The vulnerability analysis identified the most susceptible elements to attacks, such as lines and generators. The development of the Genetic Algorithm (GA) extracted the Interdiction Matrix (IM) and the Interdiction Vector (IV), which generate higher costs for the system in the event of a disruptive incident. The most effective strategies of the attacker were identified, targeting lines and generators, as well as the response of the Network Operator (NO). Four scenarios were established, including the base scenario, in which Demand Response (DR) mechanisms and Distributed Generation (DG)/Generation Plants (GP) were applied, aiming to improve the system's resilience.
In the transmission system scenario, by applying DR and GP, the system managed to increase the load served by 69%, while applying DR and GP separately resulted in increases of 64% and 47%, respectively. In the distribution system, by applying DR and DG, the system managed to increase the load served by 56%, while applying DR and DG separately resulted in increases of 46% and 44%, respectively.

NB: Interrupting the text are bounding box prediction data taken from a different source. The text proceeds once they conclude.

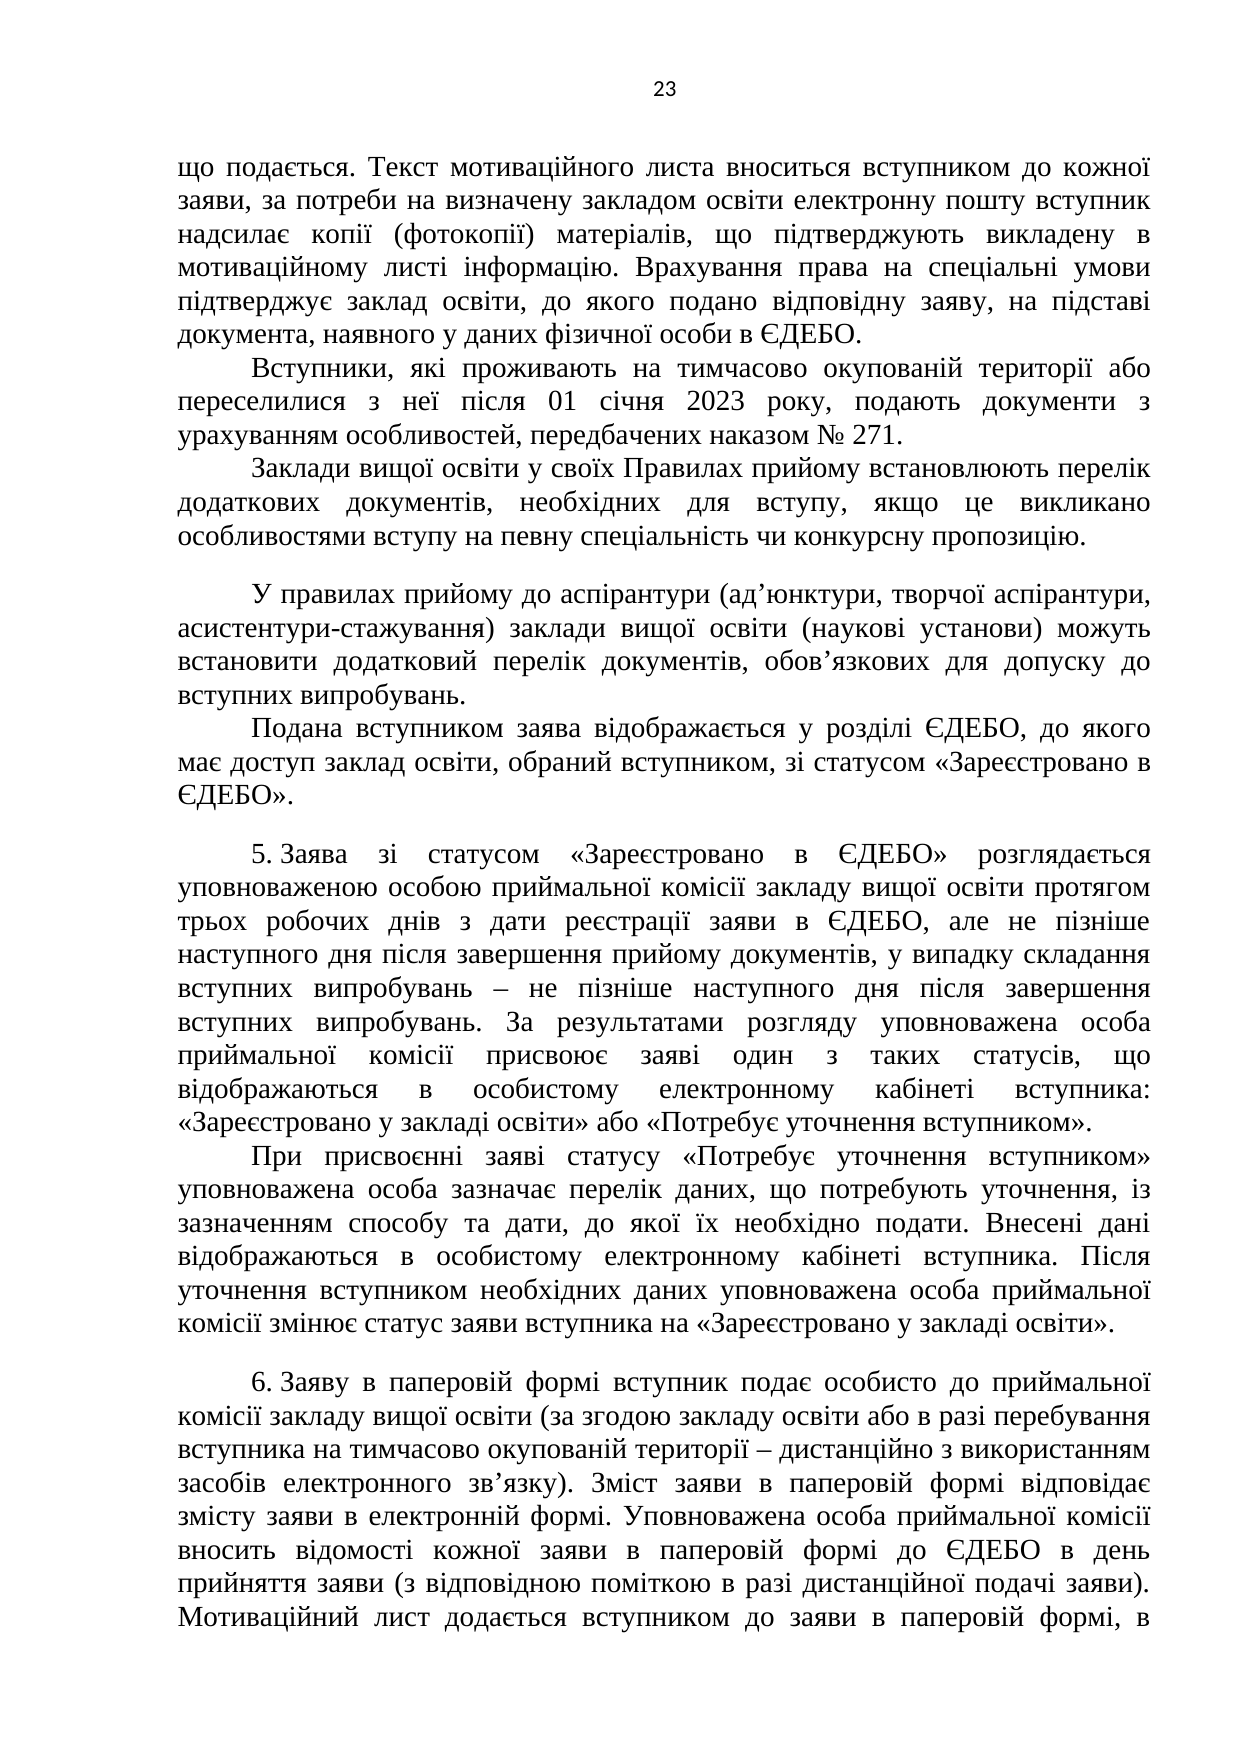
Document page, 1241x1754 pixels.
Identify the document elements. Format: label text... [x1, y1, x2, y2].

list 5. Заява зі статусом «Зареєстровано в ЄДЕБО» розглядається уповноваженою особою приймальної комісії закладу вищої освіти протягом трьох робочих днів з дати реєстрації заяви в ЄДЕБО, але не пізніше наступного дня після завершення прийому документів, у випадку складання вступних випробувань – не пізніше наступного дня після завершення вступних випробувань. За результатами розгляду уповноважена особа приймальної комісії присвоює заяві один з таких статусів, що відображаються в особистому електронному кабінеті вступника: «Зареєстровано у закладі освіти» або «Потребує уточнення вступником». [177, 836, 1152, 1138]
list Вступники, які проживають на тимчасово окупованій території або переселилися з неї після 01 січня 2023 року, подають документи з урахуванням особливостей, передбачених наказом № 271. [177, 350, 1152, 451]
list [177, 1364, 1152, 1632]
list Подана вступником заява відображається у розділі ЄДЕБО, до якого має доступ заклад освіти, обраний вступником, зі статусом «Зареєстровано в ЄДЕБО». [177, 710, 1152, 811]
list Заклади вищої освіти у своїх Правилах прийому встановлюють перелік додаткових документів, необхідних для вступу, якщо це викликано особливостями вступу на певну спеціальність чи конкурсну пропозицію. [177, 451, 1152, 551]
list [177, 149, 1152, 350]
list У правилах прийому до аспірантури (ад’юнктури, творчої аспірантури, асистентури-стажування) заклади вищої освіти (наукові установи) можуть встановити додатковий перелік документів, обов’язкових для допуску до вступних випробувань. [177, 576, 1152, 710]
list При присвоєнні заяві статусу «Потребує уточнення вступником» уповноважена особа зазначає перелік даних, що потребують уточнення, із зазначенням способу та дати, до якої їх необхідно подати. Внесені дані відображаються в особистому електронному кабінеті вступника. Після уточнення вступником необхідних даних уповноважена особа приймальної комісії змінює статус заяви вступника на «Зареєстровано у закладі освіти». [177, 1138, 1152, 1339]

Additionally, a topological reconfiguration strategy of the electrical network was implemented, suggesting alternative configurations after a disruptive event to maximize resilience and minimize operational costs and vulnerability. Finally, metrics were established to quantify and qualify the resilience of the NO's mitigation actions, reducing load loss and its costs, validated through case studies with IEEE test networks.
Among the contributions, the most important contribution of this Doctoral thesis is the development of an optimization technique based on Genetic Algorithms (GA) that allows identifying the most damaging attack plans and determining the optimal restoration actions for system elements, such as lines and generators.